At Deutsche Telekom's booth at Mobile World Congress, I'm watching a generative AI tool build a custom phone interface to help book flights in real time. It's breathtaking and takes in way too much most of the time, but in a good way.
The technology, now called “T Phone,” is a joint development between the German telecommunications company and San Francisco-based artificial intelligence company Brain.AI.
When Jerry Yue, CEO of Brain.AI, showed us what the T Phone could do, he told the device to book a flight for two in first class from here in Barcelona to Los Angeles on March 12th. I was instructed to do so. The phone pauses for a minute and then displays a neatly arranged list of flights on the home screen. Once Yue finds the perfect ticket, you can pay for it using your mobile payment system of choice, without having to switch to another app or service.
“Today, when we use app systems, we typically have a lot going on in our heads,” Yue said. “Now you can just throw an idea at the AI and have it build the entire flow for you.”
A little more than a year after the era-defining release of ChatGPT, the 2024 edition of MWC is all about the promise of AI. Beyond the hype, the most interesting approaches involve building AI into devices and harnessing their computing power to do exciting new things, some of which are easier to understand than others. It's easy to do.
The concept of T Phone is as follows. Instead of a phone designed around apps that we're used to, this phone uses generative, interactive AI to create a natural experience that helps you navigate tasks. This device has an AI button on the side that launches the AI assistant. Your AI assistant is like your personal genie, waiting to spring into action and execute your commands.
Is it our destiny to live in a world without apps? Tim Hetges, CEO of Deutsche Telekom, certainly thinks so. Speaking at MWC on Sunday, he predicted that phone apps will disappear within the next five to 10 years. His reasoning? The AI is going to kill them.
And his evidence? T phone.

T Phone generated this interface on its own.
AI on the fly
Watching Yue's demo, it's hard at first to wrap my head around the idea that the phone isn't just jumping back and forth between Skyscanner, the browser, and the Amazon app at his request. But instead, it gathers all the information it thinks it needs and places it on the home screen in a display format that it thinks is most useful.
“As you can see, this is like building an interface on the fly based on a contextual understanding of who you are,” Yue says. “Your words generate this interface.”
This is the first time I've seen a phone that works like this, and I'm sure this technology has a long way to go before it actually becomes the default way to interact with your phone, but once you get your hands on it, Seems like it really makes sense.

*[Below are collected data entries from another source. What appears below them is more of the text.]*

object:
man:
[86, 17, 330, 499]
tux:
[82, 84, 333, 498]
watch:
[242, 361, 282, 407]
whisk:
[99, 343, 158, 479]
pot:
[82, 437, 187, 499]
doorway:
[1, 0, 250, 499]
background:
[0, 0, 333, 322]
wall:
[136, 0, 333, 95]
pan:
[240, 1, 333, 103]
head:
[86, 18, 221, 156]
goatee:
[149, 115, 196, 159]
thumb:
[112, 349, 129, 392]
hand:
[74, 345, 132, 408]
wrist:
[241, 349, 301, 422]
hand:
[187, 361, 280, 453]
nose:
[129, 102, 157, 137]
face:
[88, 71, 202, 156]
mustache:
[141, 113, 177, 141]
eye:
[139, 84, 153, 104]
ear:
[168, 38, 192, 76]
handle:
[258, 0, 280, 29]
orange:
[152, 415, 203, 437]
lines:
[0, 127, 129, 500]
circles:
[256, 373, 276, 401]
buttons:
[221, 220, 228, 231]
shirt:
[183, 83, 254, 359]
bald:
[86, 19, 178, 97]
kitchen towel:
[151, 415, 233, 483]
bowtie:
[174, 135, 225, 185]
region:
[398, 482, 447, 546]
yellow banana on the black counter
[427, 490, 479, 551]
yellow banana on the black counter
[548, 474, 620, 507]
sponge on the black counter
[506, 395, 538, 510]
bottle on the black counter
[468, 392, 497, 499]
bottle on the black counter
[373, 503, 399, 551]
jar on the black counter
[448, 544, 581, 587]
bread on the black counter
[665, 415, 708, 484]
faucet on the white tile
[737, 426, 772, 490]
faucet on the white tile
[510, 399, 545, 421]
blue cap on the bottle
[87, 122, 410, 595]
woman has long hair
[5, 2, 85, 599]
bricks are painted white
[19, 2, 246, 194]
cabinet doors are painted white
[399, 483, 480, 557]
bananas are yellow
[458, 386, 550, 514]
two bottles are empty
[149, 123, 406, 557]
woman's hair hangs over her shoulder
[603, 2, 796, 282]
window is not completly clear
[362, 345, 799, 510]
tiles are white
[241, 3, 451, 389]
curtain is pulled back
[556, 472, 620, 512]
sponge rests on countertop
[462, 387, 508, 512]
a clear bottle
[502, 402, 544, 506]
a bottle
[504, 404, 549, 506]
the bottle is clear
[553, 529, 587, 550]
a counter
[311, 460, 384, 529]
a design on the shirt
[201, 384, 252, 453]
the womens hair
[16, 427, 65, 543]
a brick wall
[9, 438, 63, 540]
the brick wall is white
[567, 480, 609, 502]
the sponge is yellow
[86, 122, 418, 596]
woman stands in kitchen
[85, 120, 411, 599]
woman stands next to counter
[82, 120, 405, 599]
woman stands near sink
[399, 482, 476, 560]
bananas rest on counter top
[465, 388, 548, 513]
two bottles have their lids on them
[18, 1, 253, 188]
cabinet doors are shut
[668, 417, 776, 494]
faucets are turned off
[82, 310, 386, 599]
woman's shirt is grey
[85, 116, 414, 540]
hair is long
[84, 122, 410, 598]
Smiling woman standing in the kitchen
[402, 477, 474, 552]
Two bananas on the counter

This feels like the most radical rethinking of how we interact with our smartphones since Apple introduced its App Store for iPhone over 15 years ago. Rather than making an app the core of the phone experience, the phone's AI leverages the service's API to determine what tools and information are useful and necessary to respond to a particular command.
The idea is that the technology can work on many different types of phones, including low-cost devices where computing happens in the cloud. However, to run on high-end devices, the AI calculations are done on the phone itself with the help of the Qualcomm Snapdragon 8 chipset. Ziad Asghar, who oversees Qualcomm's AI roadmap, praises his T Phone's ability to compress seemingly easy tasks into one experience for him.
He uses the example of making restaurant reservations, which requires constant switching between Google Maps, Yelp, OpenTable, calendars, and messaging apps. “He would have to use five different applications to do this, but with a virtual assistant-like interface on the device he should be able to do all of this,” he says.
The next step in Yue's demo is to generate a new interface based on the one that T Phone has already generated. “We call it whatever it is,” Yue says. I braced myself for another mess.

Brain.AI displays recommended products from over 7,000 retailers.
Yue showed me what that meant by thumbing the Kindle suggested in the shopping results and having the T Phone show me an unboxing video. The screen will be split down the middle and her YouTube videos will be displayed in the bottom half. He continues to ask questions like how big is the screen and how does the review compare to similar products? Each time, the interface is regenerated or realigned to match the query. “My thoughts are literally flowing,” he says.
Understood. What seemed so foreign to me when I first explored Yue's vision now feels like a glimpse of what's to come. You can imagine how natural and human it would be to communicate using devices in this way compared to the way we do it now.
Qualcomm's Asghar said, “Generative AI and AI will make our daily lives more productive, removing some of the mundane routine work and perhaps giving us more time to do much more important things. It gives us,” he said.
“This is just the early stages,” he added. “There’s a lot more to come.”